▸ WORK ORDER
Answer with the exact lines of the following material from the one containing "2.2 Settings and population" through the one containing "2.3 Data collection", both end lines included.

====

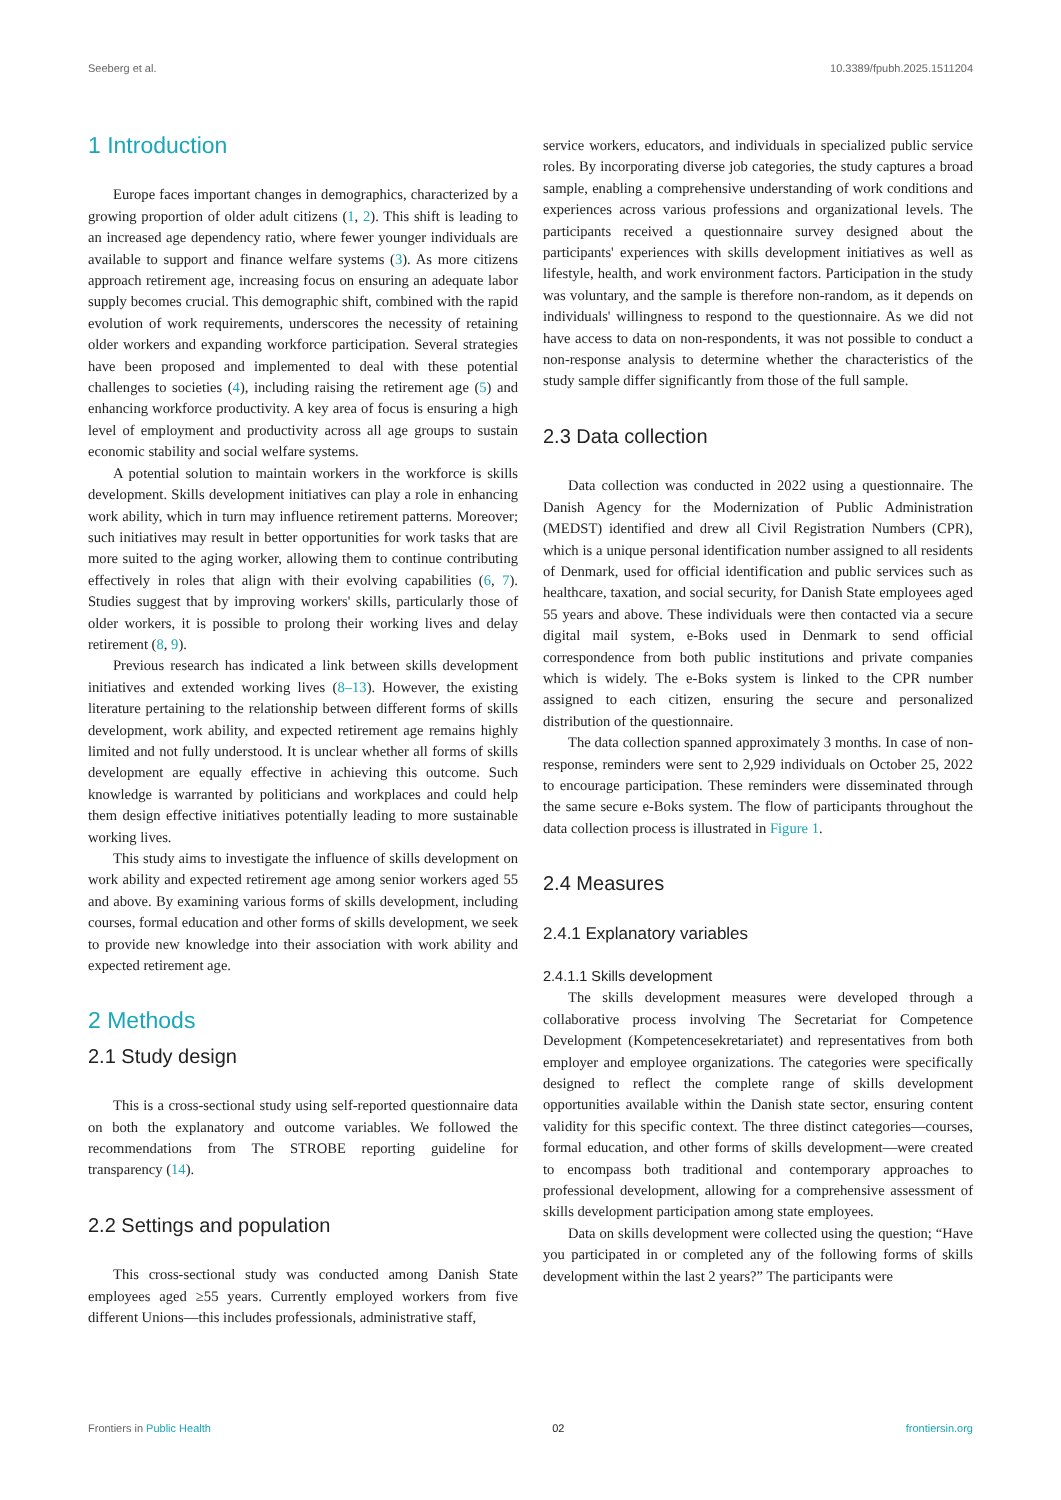Seeberg et al. 10.3389/fpubh.2025.1511204
1 Introduction
Europe faces important changes in demographics, characterized by a growing proportion of older adult citizens (1, 2). This shift is leading to an increased age dependency ratio, where fewer younger individuals are available to support and finance welfare systems (3). As more citizens approach retirement age, increasing focus on ensuring an adequate labor supply becomes crucial. This demographic shift, combined with the rapid evolution of work requirements, underscores the necessity of retaining older workers and expanding workforce participation. Several strategies have been proposed and implemented to deal with these potential challenges to societies (4), including raising the retirement age (5) and enhancing workforce productivity. A key area of focus is ensuring a high level of employment and productivity across all age groups to sustain economic stability and social welfare systems.
A potential solution to maintain workers in the workforce is skills development. Skills development initiatives can play a role in enhancing work ability, which in turn may influence retirement patterns. Moreover; such initiatives may result in better opportunities for work tasks that are more suited to the aging worker, allowing them to continue contributing effectively in roles that align with their evolving capabilities (6, 7). Studies suggest that by improving workers' skills, particularly those of older workers, it is possible to prolong their working lives and delay retirement (8, 9).
Previous research has indicated a link between skills development initiatives and extended working lives (8–13). However, the existing literature pertaining to the relationship between different forms of skills development, work ability, and expected retirement age remains highly limited and not fully understood. It is unclear whether all forms of skills development are equally effective in achieving this outcome. Such knowledge is warranted by politicians and workplaces and could help them design effective initiatives potentially leading to more sustainable working lives.
This study aims to investigate the influence of skills development on work ability and expected retirement age among senior workers aged 55 and above. By examining various forms of skills development, including courses, formal education and other forms of skills development, we seek to provide new knowledge into their association with work ability and expected retirement age.
2 Methods
2.1 Study design
This is a cross-sectional study using self-reported questionnaire data on both the explanatory and outcome variables. We followed the recommendations from The STROBE reporting guideline for transparency (14).
2.2 Settings and population
This cross-sectional study was conducted among Danish State employees aged ≥55 years. Currently employed workers from five different Unions—this includes professionals, administrative staff,
service workers, educators, and individuals in specialized public service roles. By incorporating diverse job categories, the study captures a broad sample, enabling a comprehensive understanding of work conditions and experiences across various professions and organizational levels. The participants received a questionnaire survey designed about the participants' experiences with skills development initiatives as well as lifestyle, health, and work environment factors. Participation in the study was voluntary, and the sample is therefore non-random, as it depends on individuals' willingness to respond to the questionnaire. As we did not have access to data on non-respondents, it was not possible to conduct a non-response analysis to determine whether the characteristics of the study sample differ significantly from those of the full sample.
2.3 Data collection
Data collection was conducted in 2022 using a questionnaire. The Danish Agency for the Modernization of Public Administration (MEDST) identified and drew all Civil Registration Numbers (CPR), which is a unique personal identification number assigned to all residents of Denmark, used for official identification and public services such as healthcare, taxation, and social security, for Danish State employees aged 55 years and above. These individuals were then contacted via a secure digital mail system, e-Boks used in Denmark to send official correspondence from both public institutions and private companies which is widely. The e-Boks system is linked to the CPR number assigned to each citizen, ensuring the secure and personalized distribution of the questionnaire.
The data collection spanned approximately 3 months. In case of non-response, reminders were sent to 2,929 individuals on October 25, 2022 to encourage participation. These reminders were disseminated through the same secure e-Boks system. The flow of participants throughout the data collection process is illustrated in Figure 1.
2.4 Measures
2.4.1 Explanatory variables
2.4.1.1 Skills development
The skills development measures were developed through a collaborative process involving The Secretariat for Competence Development (Kompetencesekretariatet) and representatives from both employer and employee organizations. The categories were specifically designed to reflect the complete range of skills development opportunities available within the Danish state sector, ensuring content validity for this specific context. The three distinct categories—courses, formal education, and other forms of skills development—were created to encompass both traditional and contemporary approaches to professional development, allowing for a comprehensive assessment of skills development participation among state employees.
Data on skills development were collected using the question; “Have you participated in or completed any of the following forms of skills development within the last 2 years?” The participants were
Frontiers in Public Health 02 frontiersin.org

====

▸ PROBLEM SOLUTION
2.2 Settings and population
This cross-sectional study was conducted among Danish State employees aged ≥55 years. Currently employed workers from five different Unions—this includes professionals, administrative staff,
service workers, educators, and individuals in specialized public service roles. By incorporating diverse job categories, the study captures a broad sample, enabling a comprehensive understanding of work conditions and experiences across various professions and organizational levels. The participants received a questionnaire survey designed about the participants' experiences with skills development initiatives as well as lifestyle, health, and work environment factors. Participation in the study was voluntary, and the sample is therefore non-random, as it depends on individuals' willingness to respond to the questionnaire. As we did not have access to data on non-respondents, it was not possible to conduct a non-response analysis to determine whether the characteristics of the study sample differ significantly from those of the full sample.
2.3 Data collection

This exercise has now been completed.